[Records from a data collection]
[Start of Attachment]

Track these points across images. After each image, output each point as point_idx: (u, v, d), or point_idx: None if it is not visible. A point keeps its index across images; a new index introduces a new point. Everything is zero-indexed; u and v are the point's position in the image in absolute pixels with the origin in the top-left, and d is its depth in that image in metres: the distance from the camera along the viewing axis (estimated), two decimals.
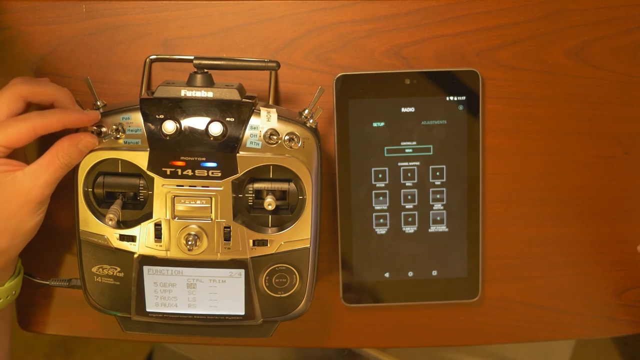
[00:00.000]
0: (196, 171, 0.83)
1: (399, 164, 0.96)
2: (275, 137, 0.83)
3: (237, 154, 0.83)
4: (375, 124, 0.96)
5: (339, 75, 0.95)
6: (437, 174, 0.97)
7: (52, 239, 0.98)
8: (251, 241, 0.85)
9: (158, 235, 0.85)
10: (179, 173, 0.83)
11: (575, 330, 1.02)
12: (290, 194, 0.86)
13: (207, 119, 0.82)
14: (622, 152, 0.98)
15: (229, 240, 0.85)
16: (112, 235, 0.85)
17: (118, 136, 0.83)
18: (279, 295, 0.88)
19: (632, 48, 0.96)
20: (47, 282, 0.95)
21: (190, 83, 0.84)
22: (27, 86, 0.84)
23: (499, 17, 0.95)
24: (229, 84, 0.85)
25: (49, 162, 0.81)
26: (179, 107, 0.82)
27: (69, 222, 0.89)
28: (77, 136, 0.82)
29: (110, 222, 0.83)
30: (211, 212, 0.84)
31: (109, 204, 0.85)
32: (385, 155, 0.96)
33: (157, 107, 0.82)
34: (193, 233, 0.84)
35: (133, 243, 0.85)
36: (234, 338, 0.93)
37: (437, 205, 0.97)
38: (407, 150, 0.96)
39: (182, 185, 0.83)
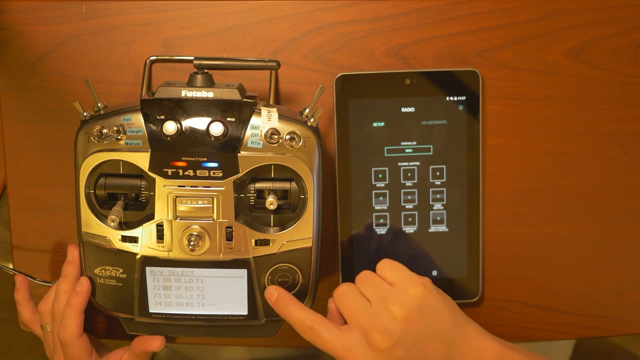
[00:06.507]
0: (197, 171, 0.83)
1: (399, 164, 0.96)
2: (276, 137, 0.83)
3: (238, 154, 0.83)
4: (375, 124, 0.96)
5: (339, 75, 0.95)
6: (437, 174, 0.97)
7: (55, 240, 0.98)
8: (253, 241, 0.85)
9: (160, 236, 0.84)
10: (181, 173, 0.83)
11: (575, 330, 1.03)
12: (291, 193, 0.86)
13: (208, 119, 0.82)
14: (622, 152, 0.99)
15: (231, 240, 0.85)
16: (114, 237, 0.85)
17: (119, 137, 0.82)
18: None
19: (632, 48, 0.96)
20: (50, 284, 0.95)
21: (190, 83, 0.84)
22: None
23: (499, 17, 0.95)
24: (230, 84, 0.85)
25: None
26: (179, 108, 0.82)
27: (71, 223, 0.89)
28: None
29: (112, 224, 0.83)
30: (213, 212, 0.84)
31: (111, 205, 0.85)
32: (385, 155, 0.96)
33: (157, 108, 0.82)
34: (195, 233, 0.84)
35: (135, 244, 0.85)
36: (237, 338, 0.93)
37: (437, 205, 0.98)
38: (407, 150, 0.96)
39: (184, 186, 0.83)
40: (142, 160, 0.83)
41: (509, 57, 0.96)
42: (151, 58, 0.95)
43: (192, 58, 0.85)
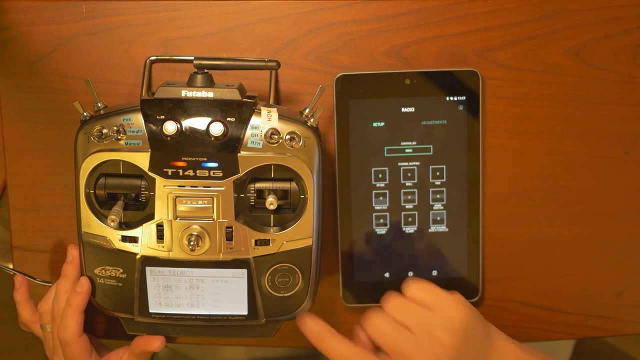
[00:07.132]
0: (197, 171, 0.83)
1: (399, 164, 0.96)
2: (276, 137, 0.83)
3: (238, 154, 0.83)
4: (375, 124, 0.96)
5: (339, 75, 0.95)
6: (437, 174, 0.97)
7: (55, 240, 0.98)
8: (253, 241, 0.85)
9: (160, 236, 0.84)
10: (181, 173, 0.83)
11: (575, 330, 1.03)
12: (291, 193, 0.86)
13: (208, 119, 0.82)
14: (623, 152, 0.99)
15: (231, 240, 0.85)
16: (114, 237, 0.85)
17: (119, 137, 0.82)
18: (281, 295, 0.88)
19: (632, 48, 0.96)
20: (50, 284, 0.95)
21: (190, 83, 0.84)
22: None
23: (499, 17, 0.95)
24: (230, 84, 0.85)
25: None
26: (179, 108, 0.82)
27: (71, 223, 0.89)
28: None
29: (112, 224, 0.83)
30: (213, 212, 0.84)
31: (111, 205, 0.85)
32: (385, 155, 0.96)
33: (157, 108, 0.82)
34: (195, 233, 0.84)
35: (135, 244, 0.85)
36: (237, 338, 0.93)
37: (437, 205, 0.98)
38: (407, 150, 0.96)
39: (184, 186, 0.83)
40: (142, 160, 0.83)
41: (509, 57, 0.96)
42: (151, 58, 0.95)
43: (192, 58, 0.85)
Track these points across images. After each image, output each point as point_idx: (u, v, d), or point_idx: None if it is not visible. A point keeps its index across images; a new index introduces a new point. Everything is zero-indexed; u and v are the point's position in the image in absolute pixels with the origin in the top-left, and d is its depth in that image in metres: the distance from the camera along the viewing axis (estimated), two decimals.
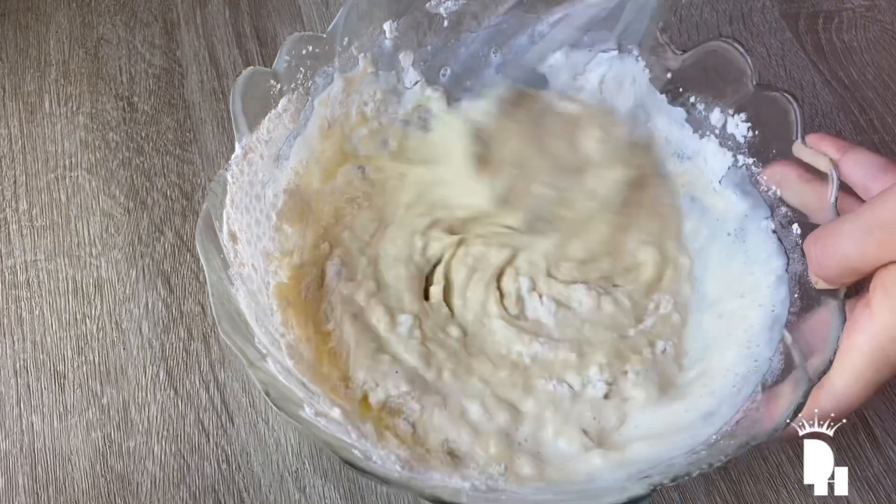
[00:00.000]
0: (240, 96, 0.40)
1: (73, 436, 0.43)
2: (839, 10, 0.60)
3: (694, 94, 0.46)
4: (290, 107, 0.43)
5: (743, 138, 0.44)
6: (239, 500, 0.42)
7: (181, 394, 0.44)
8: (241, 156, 0.40)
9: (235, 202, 0.40)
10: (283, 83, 0.43)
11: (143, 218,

[End of Attachment]

• **Task to complete**
Print exactly the lines from the first line of the records above through the line containing "3: (237, 154, 0.83)", both included, and leave the pictures out.

• **Answer to the problem**
Track these points across images. After each image, output each point as point_idx: (u, v, d), or point_idx: None if it is not visible. A point keeps its index across images; a new index introduces a new point. Everything is zero-indexed; u and v are the point's position in the image in absolute pixels with the origin in the top-left, and d is its depth in that image in metres: the distance from the camera along the viewing axis (estimated), two decimals.
[00:00.000]
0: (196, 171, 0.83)
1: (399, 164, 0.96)
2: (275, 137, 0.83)
3: (237, 154, 0.83)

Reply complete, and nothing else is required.